Budget 2016

The Budget proved something of a mixed blessing for UK businesses. The headline rate of corporation tax will be reduced from its current level of 20% to 17% by 2020. Smaller firms received good news on business rates: from April 2017, 250,000 smaller businesses will have their rates cut, while 600,000 small companies will pay no rates at all.


However, the Budget provided a few stings for larger UK companies, particularly for drinks manufacturers and insurers. The Chancellor increased the standard rate of insurance premium tax from 9.5% to 10%, and unveiled a levy on the total sugar content of soft drinks that is expected to raise £520 million from April 2018. He also tightened up tax loopholes used by some multinational companies when carrying forward losses or deducting interest. Elsewhere, in a bid to support the struggling energy sector, he halved the supplementary charge for oil and gas producers from 20% to 10%, and effectively scrapped the Petroleum Revenue Tax.


Savers received good news as the Chancellor announced an increase in the annual Individual Savings Account (ISA) allowance from £15,240 in April 2016 to £20,000 from April 2017. He also revealed the introduction of a new “Lifetime ISA” specifically aimed at those aged below 40. Individuals can save up to £4,000 each year towards a deposit on their first home or their retirement and, for every pound they save, the government will contribute a bonus of 25%.


Lower-paid workers are also set to benefit from a new “Help to Save” scheme that will provide a 50% government top-up on up to £50-worth of monthly savings.
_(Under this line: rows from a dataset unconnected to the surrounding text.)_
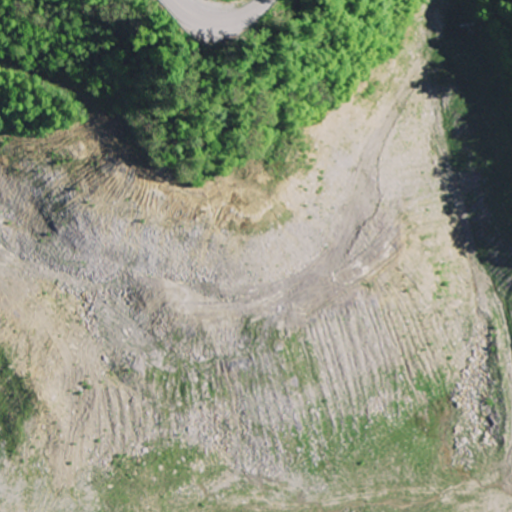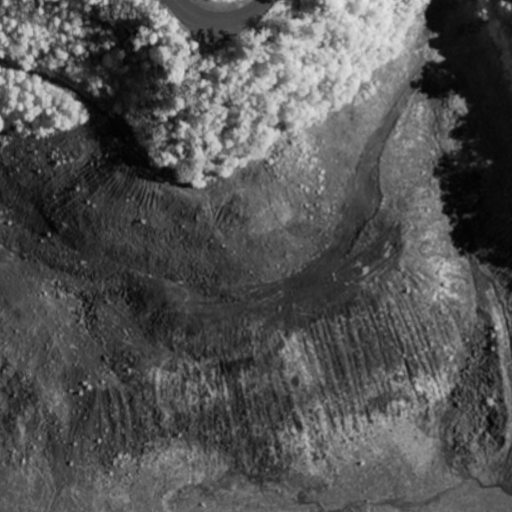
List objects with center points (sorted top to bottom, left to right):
road: (220, 30)
road: (309, 176)
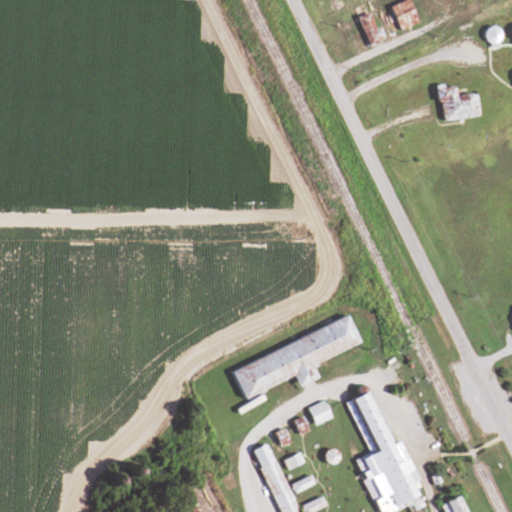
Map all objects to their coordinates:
road: (261, 109)
road: (285, 217)
road: (399, 226)
railway: (369, 256)
building: (292, 359)
road: (343, 402)
road: (128, 449)
building: (386, 457)
road: (248, 477)
building: (273, 478)
building: (301, 483)
building: (312, 505)
building: (453, 505)
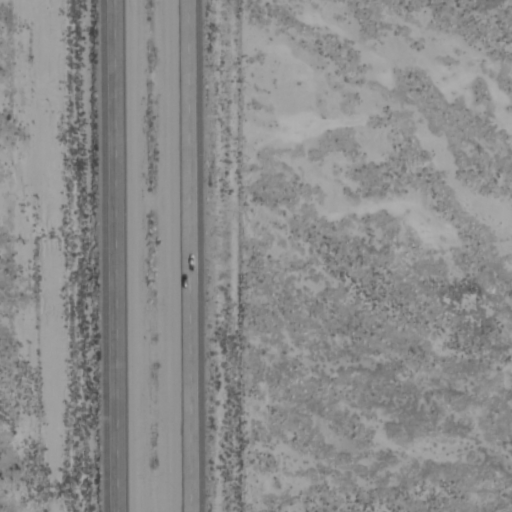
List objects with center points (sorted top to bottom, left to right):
road: (115, 256)
road: (183, 256)
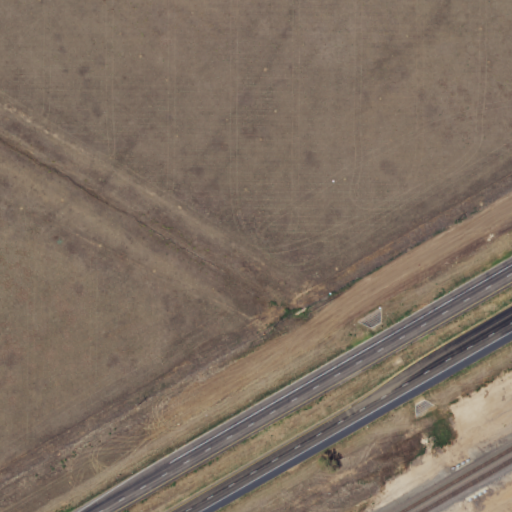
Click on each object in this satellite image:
road: (306, 392)
road: (350, 417)
railway: (457, 480)
railway: (467, 486)
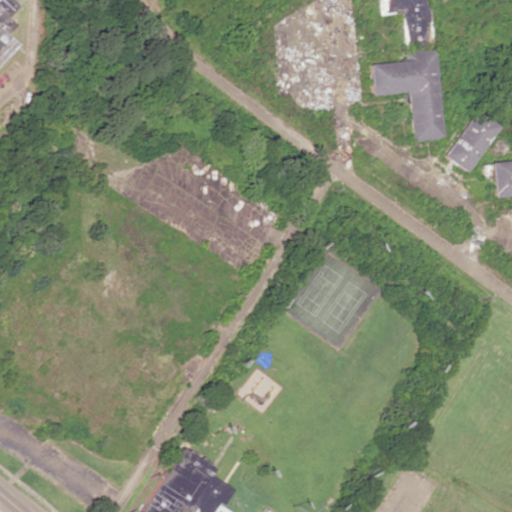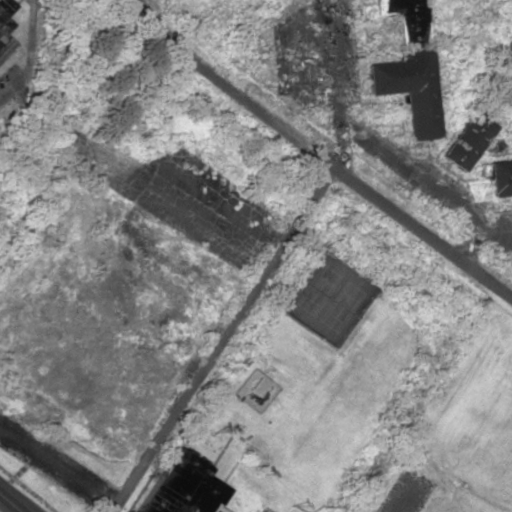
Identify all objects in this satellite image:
building: (3, 6)
building: (405, 21)
building: (409, 21)
building: (3, 25)
building: (3, 26)
building: (3, 44)
road: (27, 54)
building: (408, 90)
building: (409, 90)
building: (464, 141)
building: (464, 141)
road: (317, 158)
building: (497, 176)
building: (499, 177)
park: (327, 298)
road: (221, 340)
building: (171, 484)
building: (181, 487)
park: (403, 493)
building: (203, 495)
road: (11, 502)
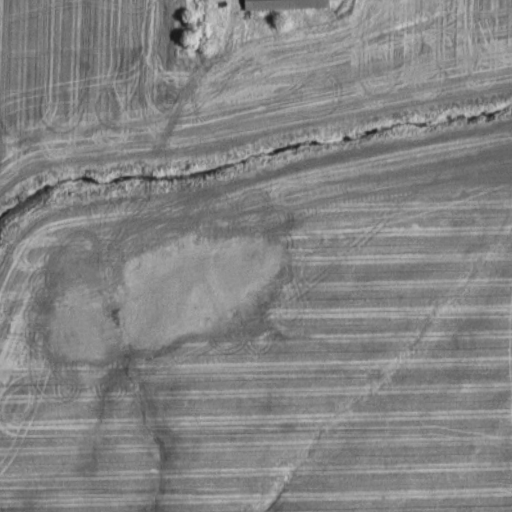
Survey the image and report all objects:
building: (283, 3)
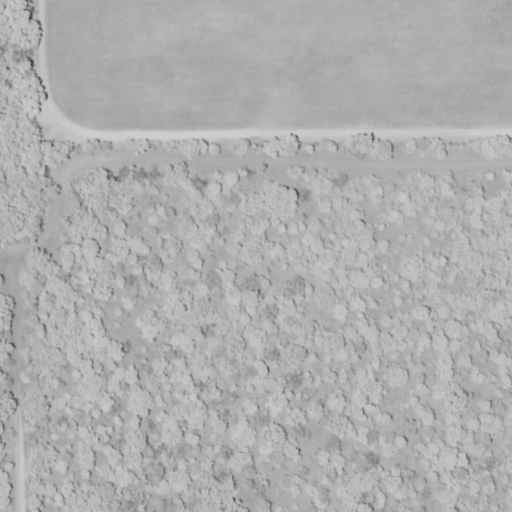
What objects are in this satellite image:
road: (222, 132)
People can save up to £2,400, receiving a maximum bonus of £1,200.


The Chancellor increased the threshold at which individuals will begin paying income tax at 40% from £42,385 to £45,000 from April 2017. He also raised the tax-free personal allowance from £11,000 in April 2016 to £11,500 in April 2017. Capital gains tax (CGT) also came under scrutiny: the higher rate of CGT will be cut from 28% to 20% from April 2016, and the basic rate will fall from 18% to 10%.


The Confederation of British Industry (CBI) welcomed the Budget as “a stable Budget for business facing stormy waters” but expressed disappointment that, in an environment of weak productivity growth, there were “no further measures to support innovation and R&D”. Meanwhile, the British Chambers of Commerce (BCC) welcomed the Budget as “steady (and) workmanlike”, but urged the Chancellor to tackle the “deep-rooted productivity problems in the UK economy”.